Another thing that needs to happen is for firms planning AI integrations to undertake some form of Ethical Impact Assessment, in line with UNESCO’s recommendation that “such  impact  assessments  should  identify  impacts on human rights and fundamental freedoms, in particular  but  not  limited  to  the  rights  of  marginalized  and vulnerable people or people in vulnerable situations, labour   rights,   the   environment   and   ecosystems   and   ethical   and   social   implications”.

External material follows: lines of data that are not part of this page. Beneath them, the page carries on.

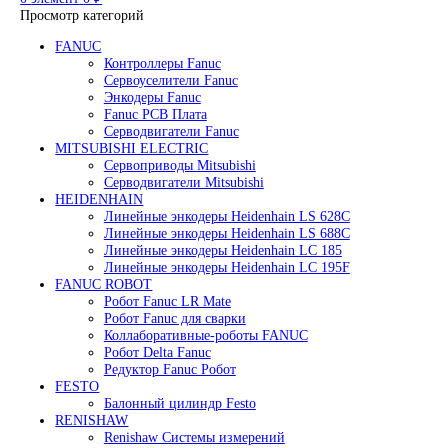
Редуктор Fanuc Робот
Робот Delta Fanuc
Робот Fanuc LR Mate
Робот Fanuc для сварки
Поиск
0
элемент
/
0
₽
Меню
0
элемент
0
₽
Просмотр категорий
FANUC
Контроллеры Fanuc
Сервоуселители Fanuc
Энкодеры Fanuc
Fanuc PCB Плата
Серводвигатели Fanuc
MITSUBISHI ELECTRIC
Сервоприводы Mitsubishi
Серводвигатели Mitsubishi
HEIDENHAIN
Линейные энкодеры Heidenhain LS 628C
Линейные энкодеры Heidenhain LS 688C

There remain many questions to answer in this space. There is a foundational issue presented by bias in the very datasets that are used to train these models, replicating that inequity in the outputs. This is particularly notable for minoritised communities, for whom representative data is not as readily accessible. There are questions as to the risks of AI application to the ends of dis/misinformation, mass surveillance, fraud and abuse. All of these issues need to be addressed satisfactorily before we dive into a potentially bottomless sea of opportunity. In this piece I’ve attempted to ask and answer just one of those questions, related not as much to the development of equitable AI technology, but to the deployment of that technology to equitable ends.

AI must serve human flourishing, not merely replicate and exacerbate existing inequities. In order to ensure that, we have to build equity into the heart of how we use it, re-centre the human in the model, and try to walk – for once – before we run.